Before you begin working your way to foreign language fluency, it helps to understand the culture behind the language you’re learning. After all, language exists to help a group of people express their ideas and beliefs. France is an old country with a rich history and culture. As you begin your French language program, gaining a strong grasp on this history, the values, and the etiquette will help you rapidly achieve success. In particular, the French have conservative family and cultural norms that travelers should be aware of when spending time in France.
Despite its tradition of central and unitary government, France has retained a strong regional culture, with great variations in food, wine, sports, and lifestyles. Many French people you meet will identify more with their native region than with the national French culture typified in Paris. France has the highest proportion of second homes in the world, and most of these belong to people who live and work in or near Paris and other “métropoles” but whose roots are in the provinces.
It is important to note that there has been a significant move to decentralize governmental functions throughout the provinces. France’s efficient telecommunications and transport infrastructure has made it much easier to run successful businesses in the provinces.
Regional languages are still spoken in parts of France, with 21% of French people speaking a regional language well – Breton in Brittany, Flemish in the northeast, German in Alsace, Occitan the southwest, Basque in Basque Country, and Corsican in Corsica.
France is an economically progressive country, but culturally it is very conservative – social values, family culture, gastronomy (the food and wine culture), and certain social structures (such as the café society0 maintain a strong sense of what is “correct” or “pas correct.” Nevertheless, France is changing, as traditional independent café society is eroded by international chains and social legislation changes the traditional concept of the family.

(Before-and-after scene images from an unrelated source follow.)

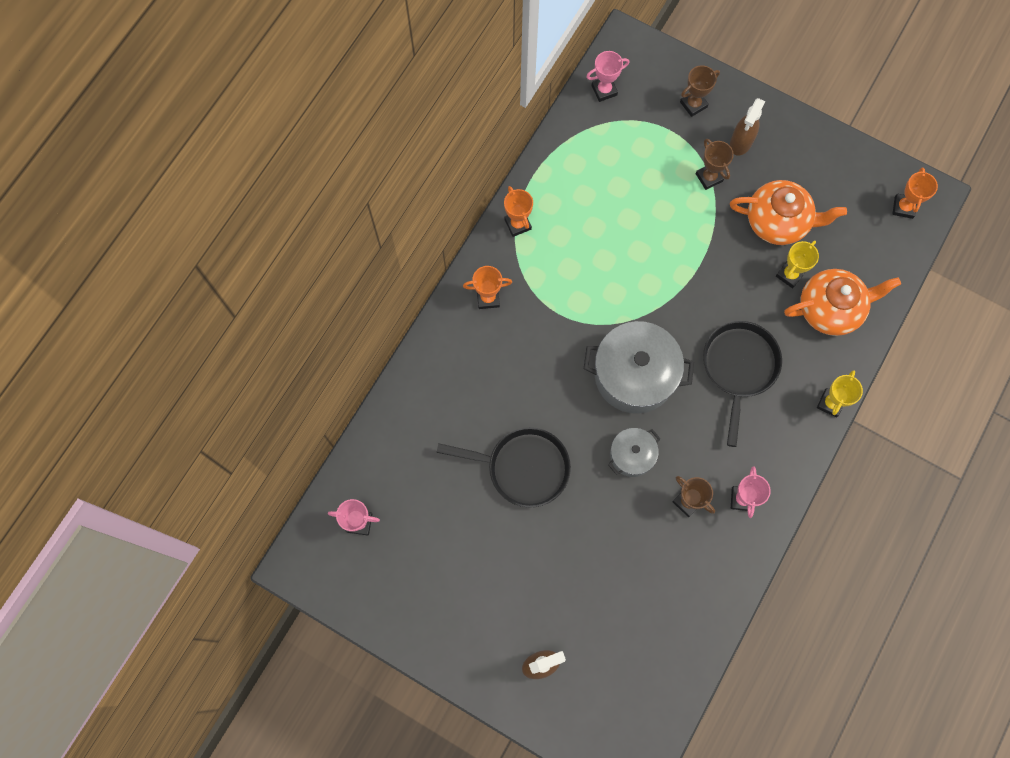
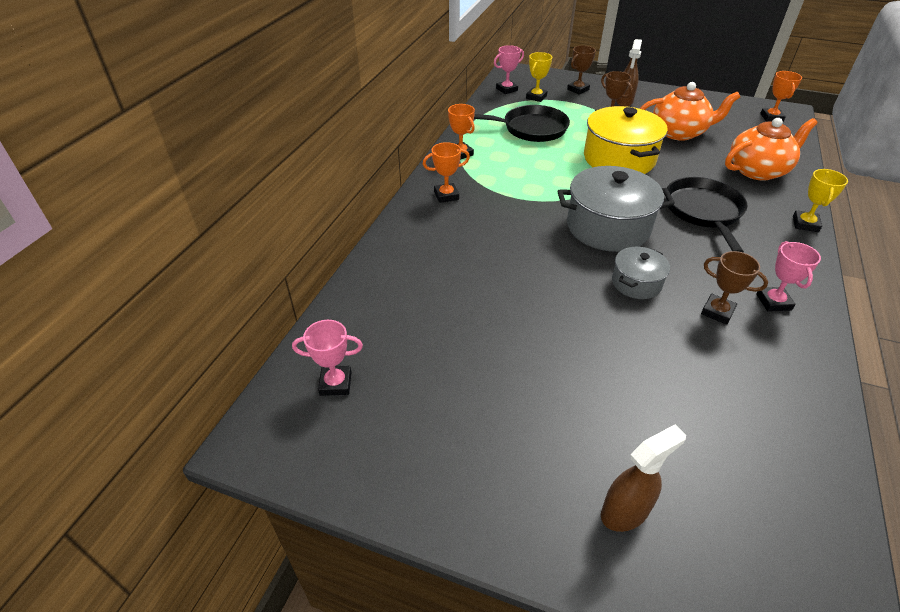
camera: 10 degrees left, 30 degrees down
(523, 468) = (522, 307): black pan -> black pan (530, 129)
(688, 263) = (619, 159): none -> yellow pot
(789, 274) = (709, 156): yellow trophy -> yellow trophy (536, 97)

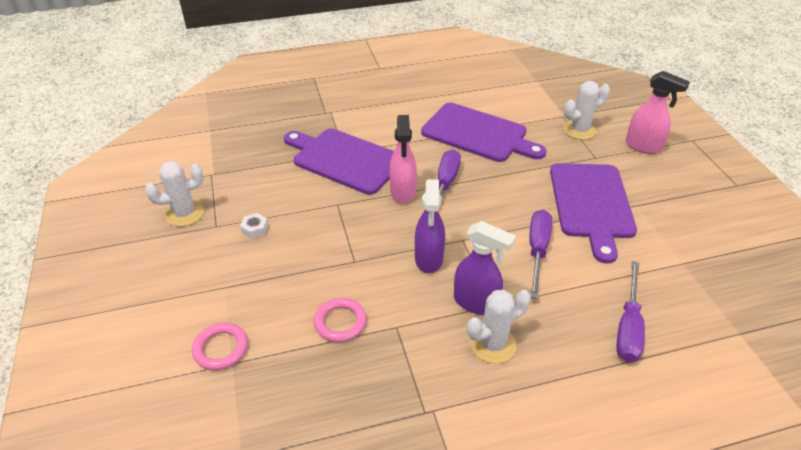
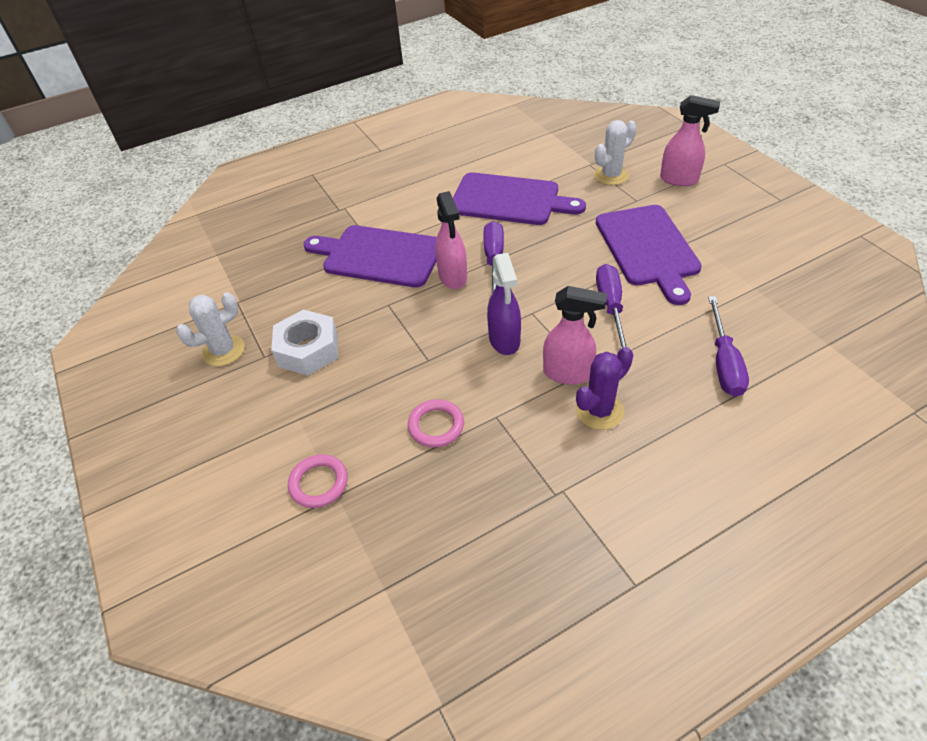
camera: 10 degrees left, 5 degrees up
(255, 229) = (308, 350): white nut -> white nut, size x2.28
(476, 303) = (568, 373): purple spray bottle -> pink spray bottle
(493, 344) = (599, 411): white cactus -> purple cactus

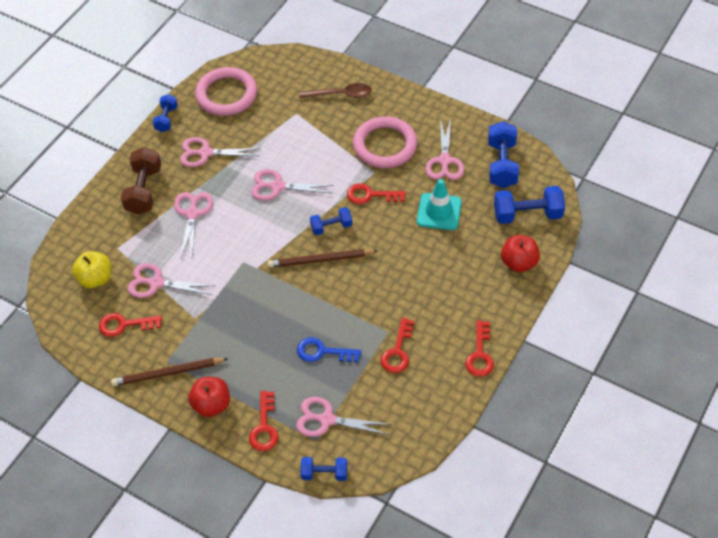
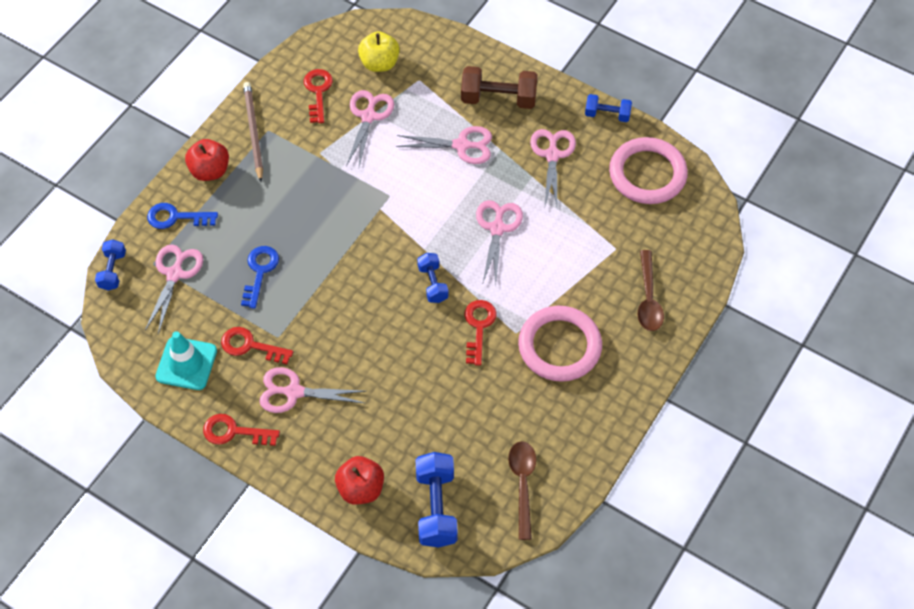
camera: 90 degrees right, 5 degrees up
(264, 427) = (176, 217): red key -> blue key
(320, 260) = (385, 271): brown pencil -> none
(439, 212) = (448, 402): turquoise traffic cone -> turquoise traffic cone (186, 363)
(444, 161) = (531, 415): pink scissors -> pink scissors (294, 392)
(502, 164) = (522, 484): blue dumbbell -> brown spoon

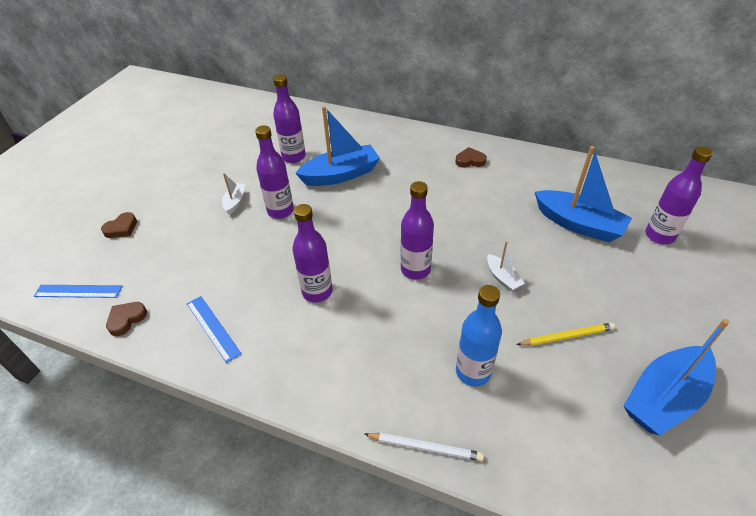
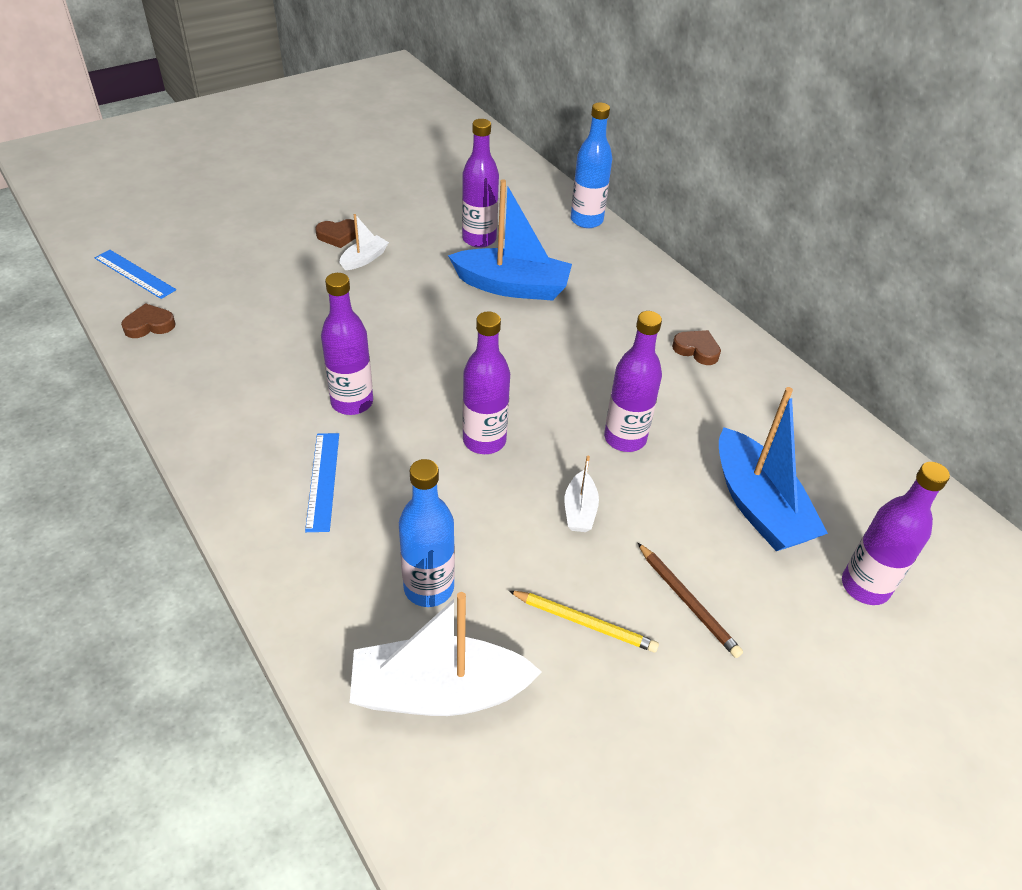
camera: 30 degrees right, 0 degrees up
(121, 228) = (229, 230): brown heart -> brown heart (338, 236)
(213, 328) = (216, 379): blue ruler -> blue ruler (323, 480)
(280, 211) = (402, 294): purple bottle -> purple bottle (625, 438)
(343, 118) = (586, 220): none -> blue bottle
(425, 447) = (297, 626): white pencil -> none
(539, 426) = (439, 692): none -> white boat
(599, 292) = (687, 601): none -> brown pencil
(664, 397) = (629, 768): blue boat -> none

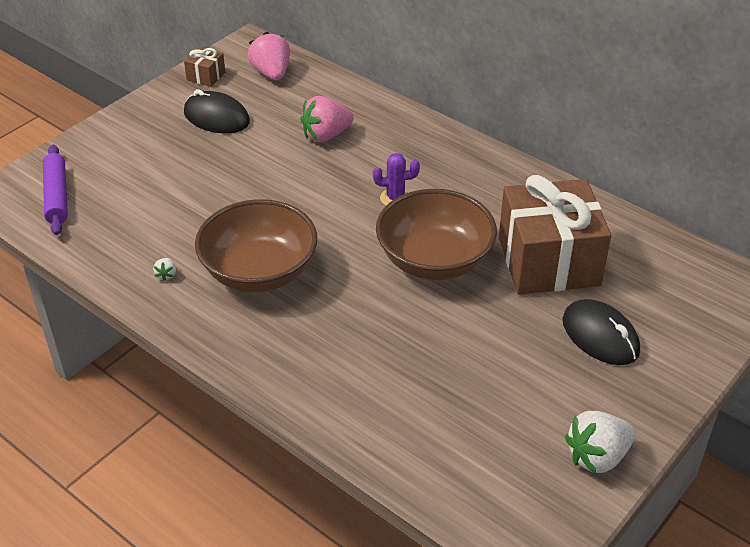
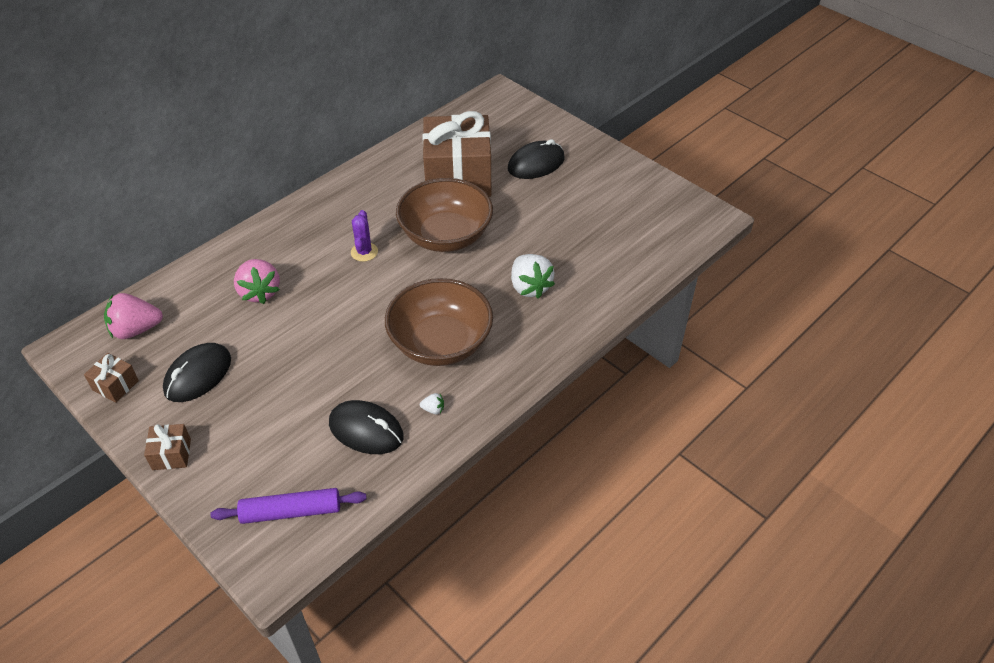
camera: 85 degrees left, 5 degrees up
(128, 120) = (171, 454): none -> brown gift
(143, 230) = (366, 430): none -> black mouse
(597, 457) = (639, 181): white strawberry -> white strawberry (530, 287)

For example, same-sex marriage has been legal since 2012.
People value the “French experience;” it is one of the features that makes France the most visited country in Europe. There were nearly 85 million visitors in 2017 according to the United Nations World Tourism Index.
Art and culture [The French Appreciation of Art and Cinema] are accessible at churches, in museums, and in art districts like the Latin Quarter in Paris, or Cannes on the French Riviera. Local artists hold “vernissages,” or exhibition openings, where, wine glass in hand, you can mix and mingle with other guests. One weekend each year, usually the third in September, is reserved for Heritage Days, or “Journées du Patrimoine.” On these days, many of France’s cultural treasures are open to the public for a free or reduced rate.
Besides the Louvre, the Musée d’Orsay and the Musée Beaubourg have some of the largest collections of artwork in the world. They offer reduced rates for students and free admission on the first Sunday of the month, and everyday for European citizens under 26. In addition, museums or stately homes often offer a “visite insolite,” which is an amazing opportunity to go behind the scenes and see treasures not normally shown to the public. Once again, the Syndicat d’lnitiative will have the details.
Churches and cathedrals in France are sources of beautiful artwork, and since they are open for prayer, are absolutely free. Churches also offer organ recitals and free concerts, especially during the summer months.
At Montmartre’s Basilique du Sacré Cœur, you can attend a late-night service inside while crowds gather on the church steps overlooking Paris to watch artists and musicians practice their trades. In addition to the major tourist attractions of the great cathedrals (such as Notre-Dame) in Paris, Chartres, and Reims, churches throughout France can be a mine for cultural experience, with historical frescoes, paintings, and architecture.